The actors in the story derive their interchangeability from their subservience to the strange object at its center, which, on occasion, even becomes completely detached from its original context, as when medieval Christian authors depict the emperor Hadrian using one to roast Saint Eustace. The bull is striking enough to audiences to compel them to become invested in any of these questions of perpetrator and victim. It is Phalaris’ association with the bull that renders him the go-to exemplum of despotic cruelty for ancient rhetoricians and it is to the bull that Epicurian philosophers refer when seeking to represent the most deplorable condition to which a human being could be subject.

This paper will have two parts. In the first half, primarily via an examination of Ovid's and Lucian’s interest in the bull as a transformative mimetic object, I argue that it is its status as a transgressive species of artistic representation that lends it its magnetism and consequent productivity as an idea-object.
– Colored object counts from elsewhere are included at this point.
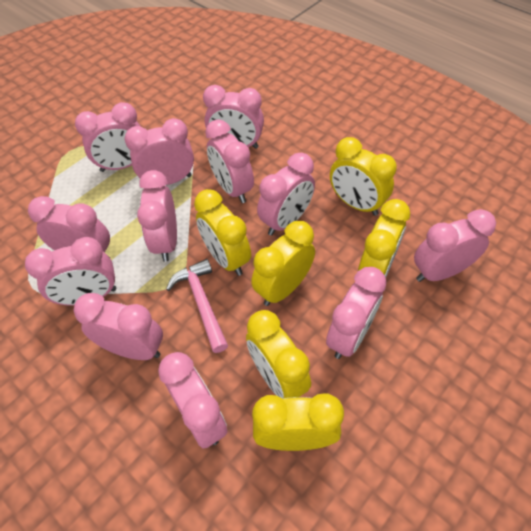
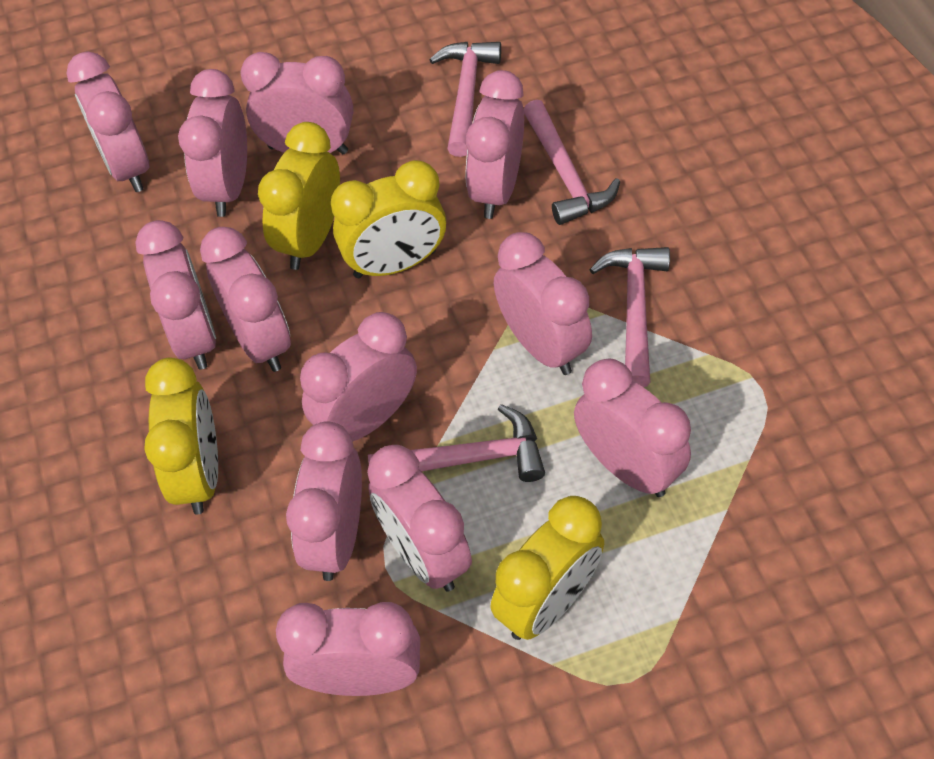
pink hammer: 1 -> 4
yellow clock: 6 -> 4

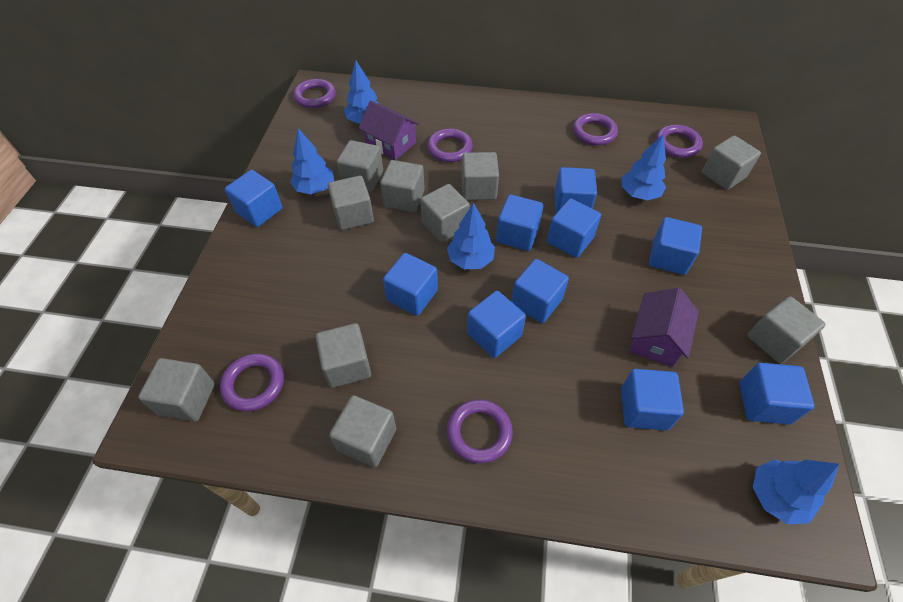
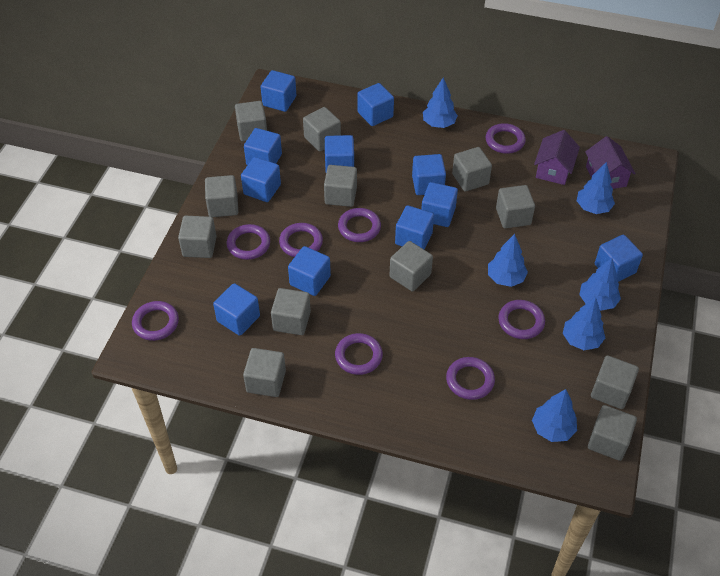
blue cube: 10 -> 11
blue tree: 5 -> 6
grey cube: 10 -> 12
purple ring: 6 -> 8

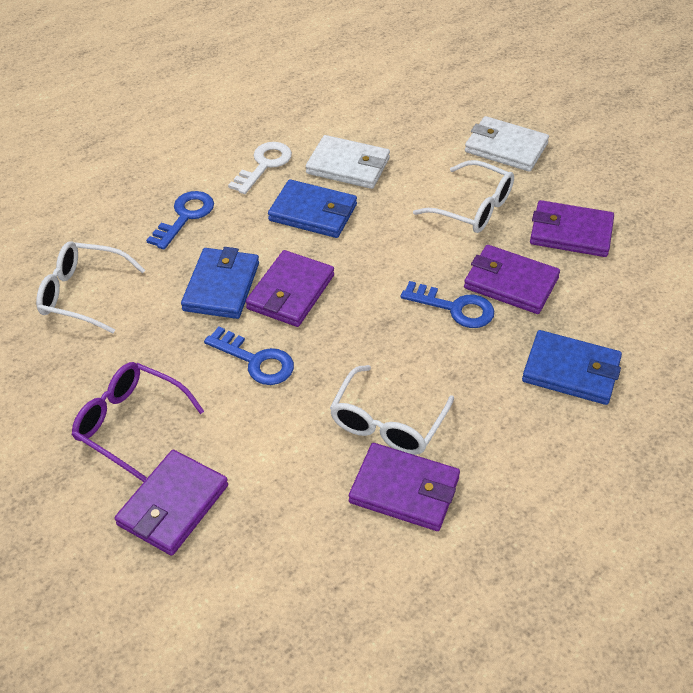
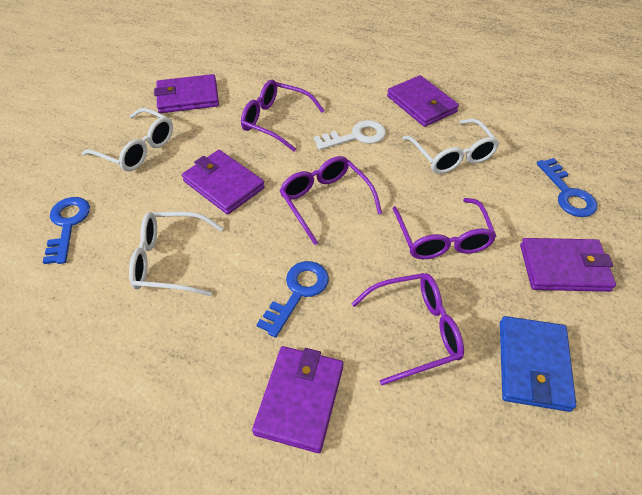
blue wallet: 3 -> 1
purple glasses: 1 -> 4
white wallet: 2 -> 0

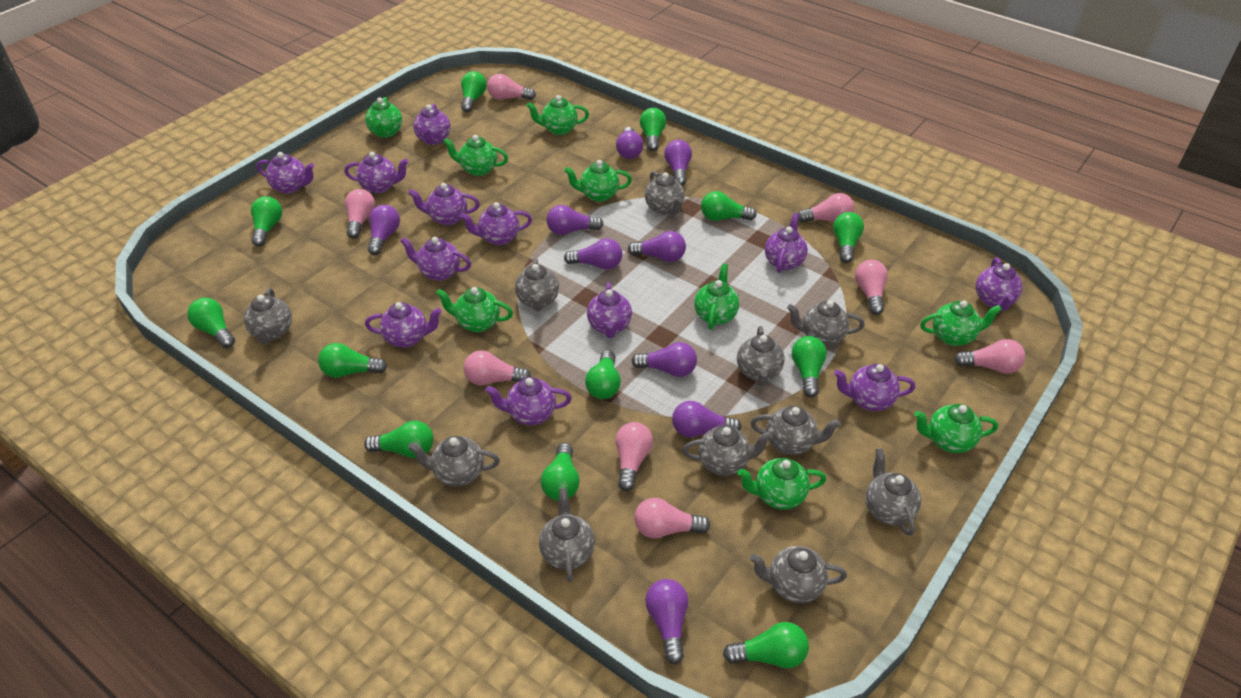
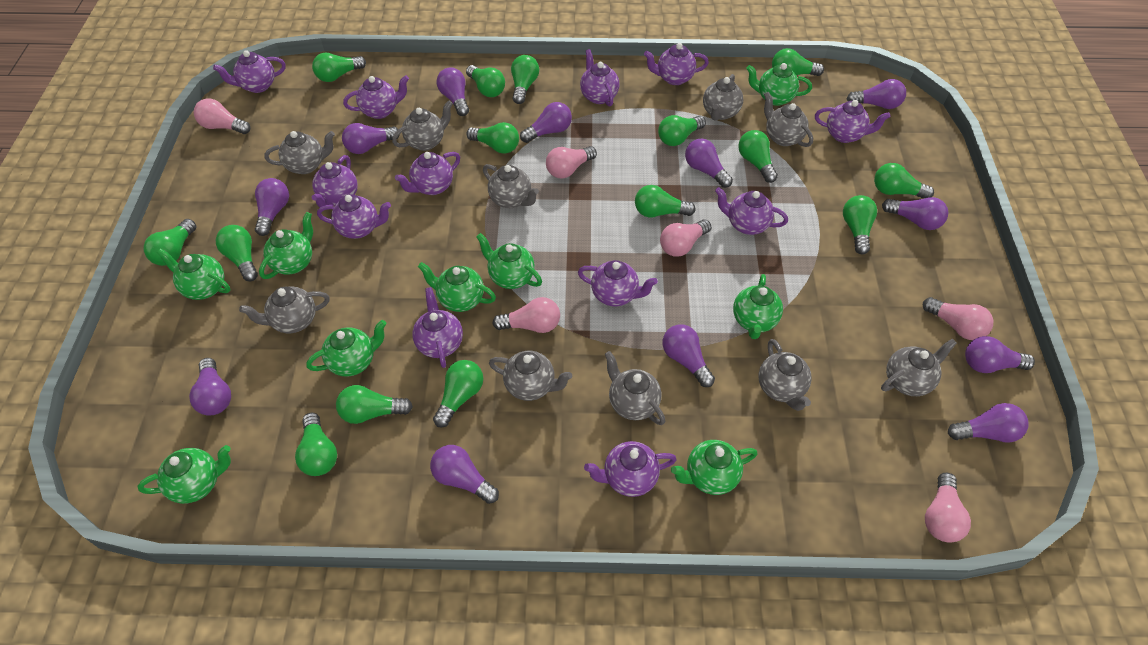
green light bulb: 12 -> 15
grey teapot: 11 -> 10
pink light bulb: 8 -> 6
purple light bulb: 9 -> 12

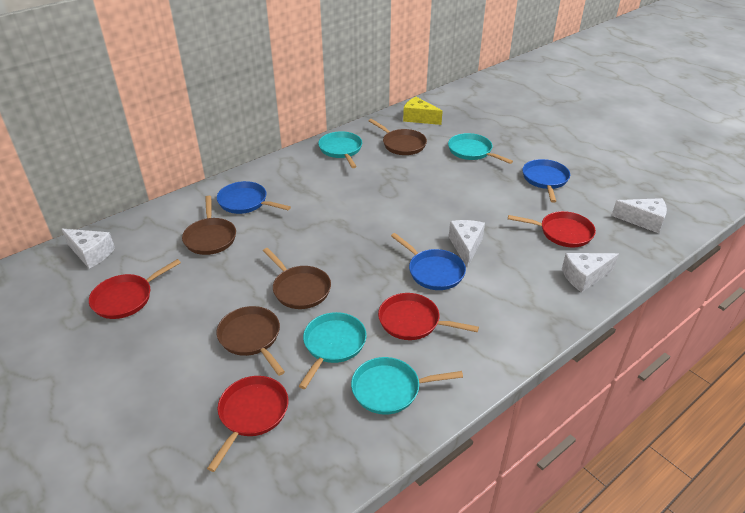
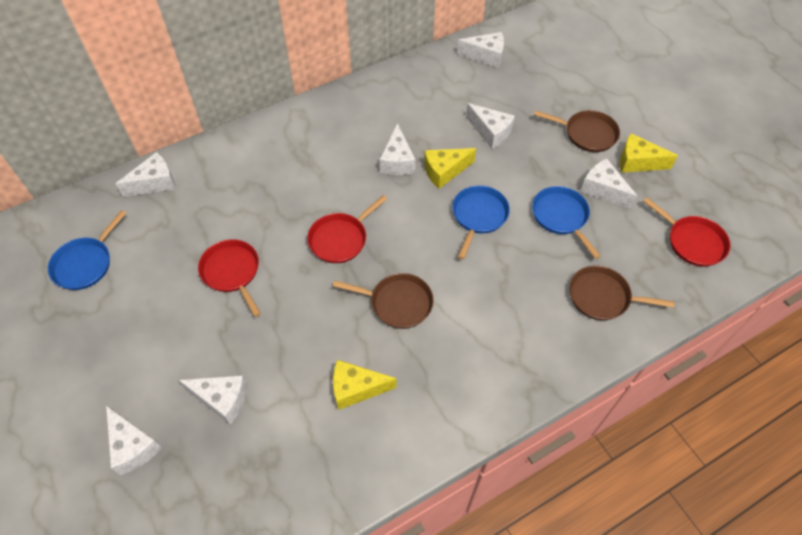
brown pan: 4 -> 3
red pan: 4 -> 3
turquoise pan: 4 -> 0
white cheese: 4 -> 7
yellow cheese: 1 -> 3

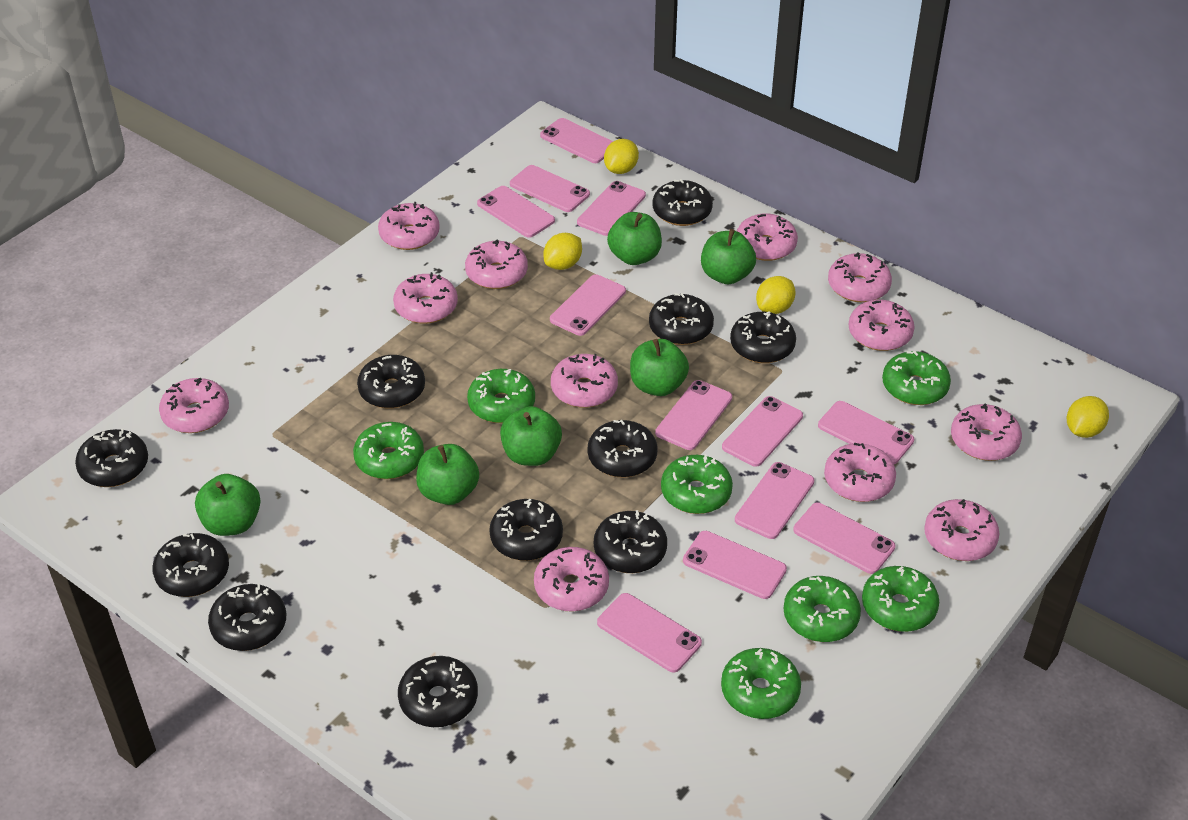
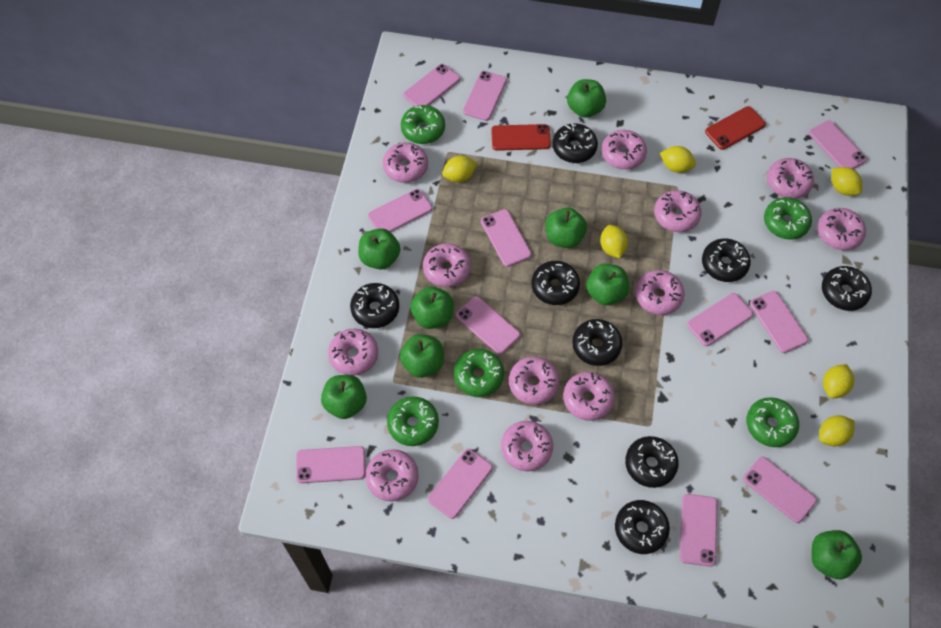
black donut: 11 -> 8
green apple: 6 -> 8
green donut: 7 -> 5
red phone: 0 -> 2
yellow lemon: 4 -> 6

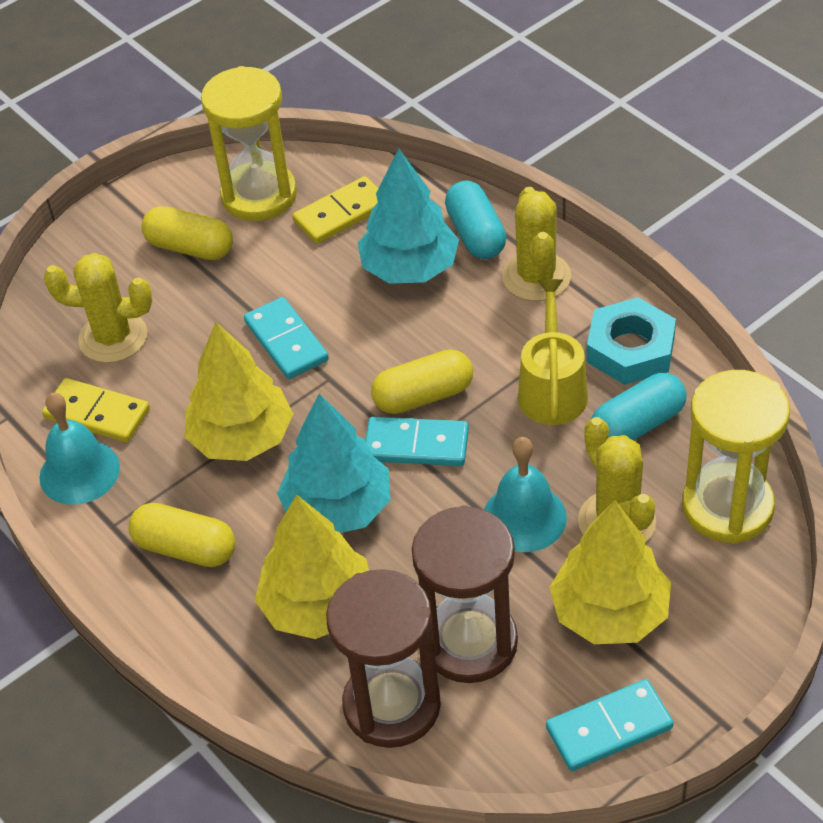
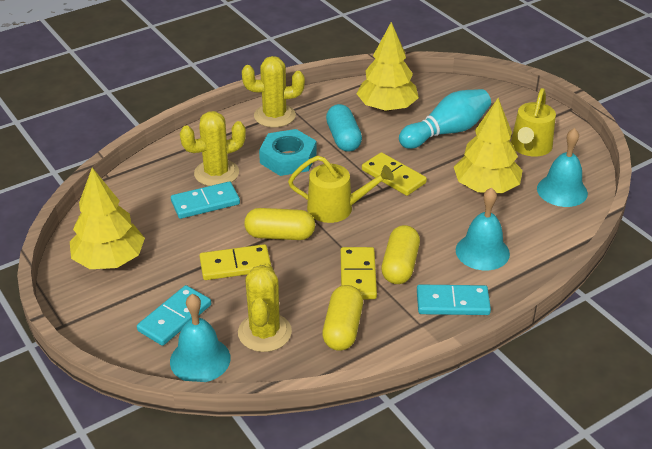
brown hourglass: 2 -> 0
turquoise bell: 2 -> 3
turquoise bowling pin: 0 -> 1
turquoise capsule: 2 -> 1
turquoise tree: 2 -> 0
yellow domino: 2 -> 3
yellow hourglass: 2 -> 0
yellow watering can: 1 -> 2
This leads me to ask: what kind of representation is the bronze bull? It is a practical device and an artistic representation that literalizes ekphrastic fantasy by coming to life in a dynamic, multisensory spectacle when it is used practically. What it does mimetically (bring a bull to life) is driven by what it does actually (roast a person to death) and the co-occurrence of the two processes engenders an ontologically ambiguous collapse at the moment of the “twin sounds” (Ovid, Tristia 3.54). In the second half, I argue that this seemingly anomalous trick, brought about by Perillos’ ingenious design, is actually a striking example of a powerful transhistorical mimetic phenomenon with consistent, shared characteristics that occurs when an independent process of life becomes the vehicle for a dynamic representation. I call it “actualized mimesis.”